Food allergy is characterized by an abnormal immunologic reactivity to food proteins. Gastrointestinal system itself is an immunologic organ. It was once believed that food allergy is mediated by IgE, but nowadays it is shown that non IgE mediated mechanisms can also be involved. There are many cases in the literature related with eosinophilic gastroenteritis accompanied by intestinal obstruction.[2]

Our patient developed three episodes of intussusception in a month. Pneumatic reduction was performed in the first two attacks successfully without any difficulty. Exploration was decided due to suspicion of some lead point. Due to enlarged lymph nodes, we also suspected for any malignancy which was ruled out on histopathology. The histopathological examination revealed increased eosinophils in the specimen. These findings led us think about food allergy. Even though IgE levels and specific immunoglobulin levels were below their limits, elimination of the allergens resolved all symptoms. Also after being asymptomatic for a month on removal of allergenic diet, a provocation tests again developed sonographically proven intussusception with same symptoms. He was diagnosed having as non-IgE food allergy according to ESPGHAN criteria. It seems a diagnosis of exclusion in our patient well supported by provocation test.

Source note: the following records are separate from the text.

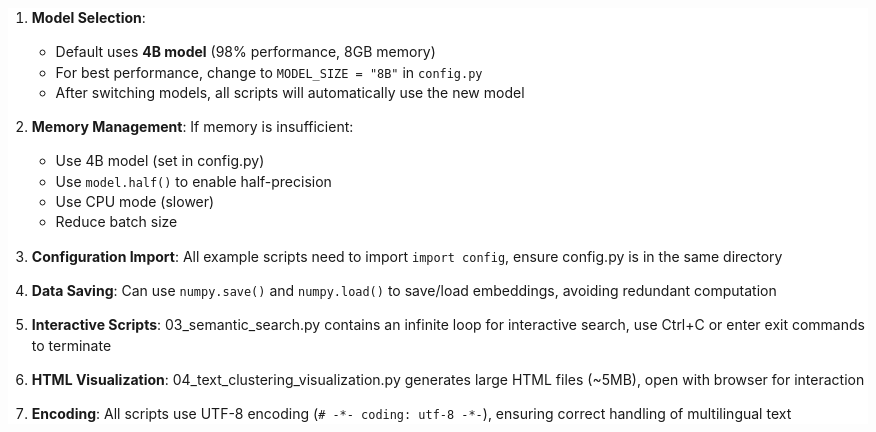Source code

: 1. **Model Selection**:
   - Default uses **4B model** (98% performance, 8GB memory)
   - For best performance, change to `MODEL_SIZE = "8B"` in `config.py`
   - After switching models, all scripts will automatically use the new model

2. **Memory Management**: If memory is insufficient:
   - Use 4B model (set in config.py)
   - Use `model.half()` to enable half-precision
   - Use CPU mode (slower)
   - Reduce batch size

3. **Configuration Import**: All example scripts need to import `import config`, ensure config.py is in the same directory

4. **Data Saving**: Can use `numpy.save()` and `numpy.load()` to save/load embeddings, avoiding redundant computation

5. **Interactive Scripts**: 03_semantic_search.py contains an infinite loop for interactive search, use Ctrl+C or enter exit commands to terminate

6. **HTML Visualization**: 04_text_clustering_visualization.py generates large HTML files (~5MB), open with browser for interaction

7. **Encoding**: All scripts use UTF-8 encoding (`# -*- coding: utf-8 -*-`), ensuring correct handling of multilingual text
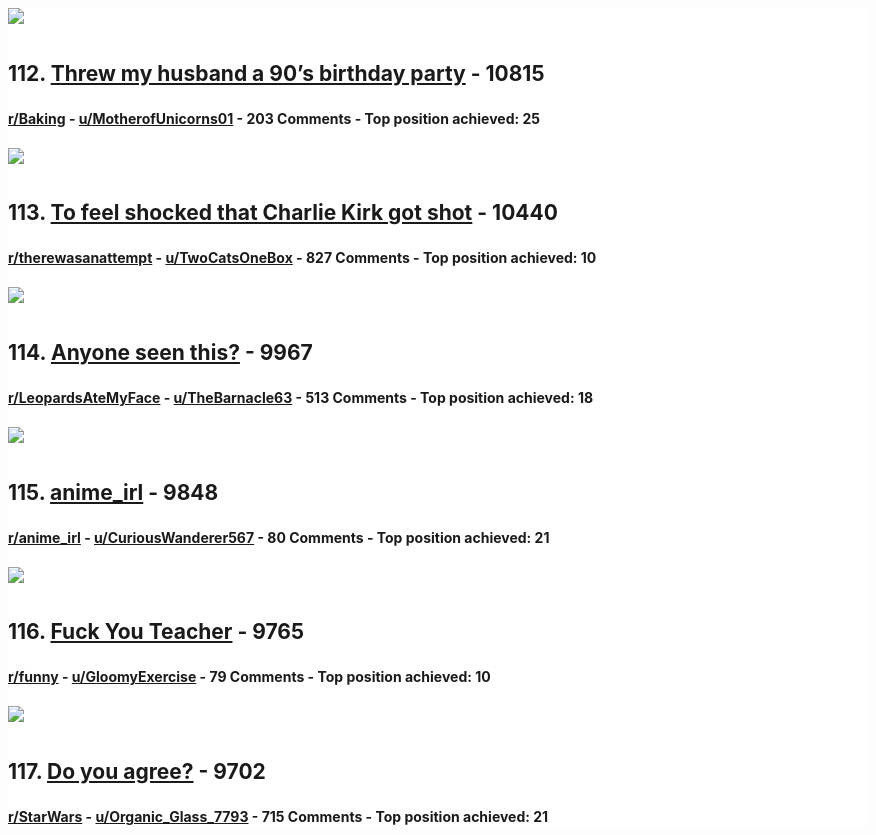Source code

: <a href="https://i.redd.it/z66bx8bb26pf1.jpeg"><img src="https://b.thumbs.redditmedia.com/MP6-vtxogJUH3AO--Mhnt9ZPVWRhMJbD7348NICCLfY.jpg"></img></a>

## 112. [Threw my husband a 90’s birthday party](http://reddit.com/r/Baking/comments/1ngvu83/threw_my_husband_a_90s_birthday_party/) - 10815
#### [r/Baking](http://reddit.com/r/Baking) - [u/MotherofUnicorns01](http://reddit.com/u/MotherofUnicorns01) - 203 Comments - Top position achieved: 25

<a href="https://www.reddit.com/gallery/1ngvu83"><img src="https://a.thumbs.redditmedia.com/f5hH-HqglWjnv9HwpxpyEkuVXsvryzCbXb2qG6tYrP8.jpg"></img></a>

## 113. [To feel shocked that Charlie Kirk got shot](http://reddit.com/r/therewasanattempt/comments/1ngl3qo/to_feel_shocked_that_charlie_kirk_got_shot/) - 10440
#### [r/therewasanattempt](http://reddit.com/r/therewasanattempt) - [u/TwoCatsOneBox](http://reddit.com/u/TwoCatsOneBox) - 827 Comments - Top position achieved: 10

<a href="https://v.redd.it/nys0iyc343pf1"><img src="https://external-preview.redd.it/ZmV4YmdkYjM0M3BmMUh4W0QBNLlHgBaTIRjpqOgtfQu5EcvC1LDZoUkRtFZk.png?width=140&amp;height=140&amp;crop=140:140,smart&amp;format=jpg&amp;v=enabled&amp;lthumb=true&amp;s=3f806913a302753fb2af66a7780fe9ba47822270"></img></a>

## 114. [Anyone seen this?](http://reddit.com/r/LeopardsAteMyFace/comments/1ngyvn9/anyone_seen_this/) - 9967
#### [r/LeopardsAteMyFace](http://reddit.com/r/LeopardsAteMyFace) - [u/TheBarnacle63](http://reddit.com/u/TheBarnacle63) - 513 Comments - Top position achieved: 18

<a href="https://i.redd.it/ndg0j0ajb6pf1.jpeg"><img src="https://b.thumbs.redditmedia.com/u09XB8npZ_yBZY-jADdw7z0tmU7UM06PmujvWf7I5JY.jpg"></img></a>

## 115. [anime_irl](http://reddit.com/r/anime_irl/comments/1ngru34/anime_irl/) - 9848
#### [r/anime_irl](http://reddit.com/r/anime_irl) - [u/CuriousWanderer567](http://reddit.com/u/CuriousWanderer567) - 80 Comments - Top position achieved: 21

<a href="https://i.redd.it/4lec9sywx4pf1.jpeg"><img src="image"></img></a>

## 116. [Fuck You Teacher](http://reddit.com/r/funny/comments/1nh9dpd/fuck_you_teacher/) - 9765
#### [r/funny](http://reddit.com/r/funny) - [u/GloomyExercise](http://reddit.com/u/GloomyExercise) - 79 Comments - Top position achieved: 10

<a href="https://v.redd.it/788y5eecj8pf1"><img src="https://external-preview.redd.it/d3lxbW00aGNqOHBmMZUqP1DFZKisytY7w7S5BFn-IWIPxUiM0Cgh96wkNLL6.png?width=140&amp;height=140&amp;crop=140:140,smart&amp;format=jpg&amp;v=enabled&amp;lthumb=true&amp;s=9152e69b826453dbeef1d4c90d07e4e549979fb7"></img></a>

## 117. [Do you agree?](http://reddit.com/r/StarWars/comments/1ngf7fy/do_you_agree/) - 9702
#### [r/StarWars](http://reddit.com/r/StarWars) - [u/Organic_Glass_7793](http://reddit.com/u/Organic_Glass_7793) - 715 Comments - Top position achieved: 21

Non-IgE mediated food allergy may produce many gastrointestinal tract related symptoms, however, its presentation as intussusception is not reported in children so far.[2] The underlying mechanism is not well known. It is suggested that local production of food specific IgE antibodies might be involved. This local inflammation is supposed to be the “lead point” for intussusception in our case. In conclusion, food allergy should be suspected in cases with recurrent intussusception to prevent unnecessary surgery.


Source of Support: Nil

Conflict of Interest: None declared

1. Koletzko S, Niggemann B, Arato A, Dias JA, Heuschkel R, Husby S, et al. Diagnostic approach and management of cow's-milk protein allergy in infants and children: ESPGHAN GI Committee practical guidelines. J Pediatr Gastroenterol Nutr. 2012; 55:221-9.
2. Shin WG, Park CH, Lee YS, Kim KO, Yoo KS, Kim JH, et al. Eosinophilic enteritis presenting as intussusception in adult. The Korean Journal of Internal Medicine, 2007;22:13-7.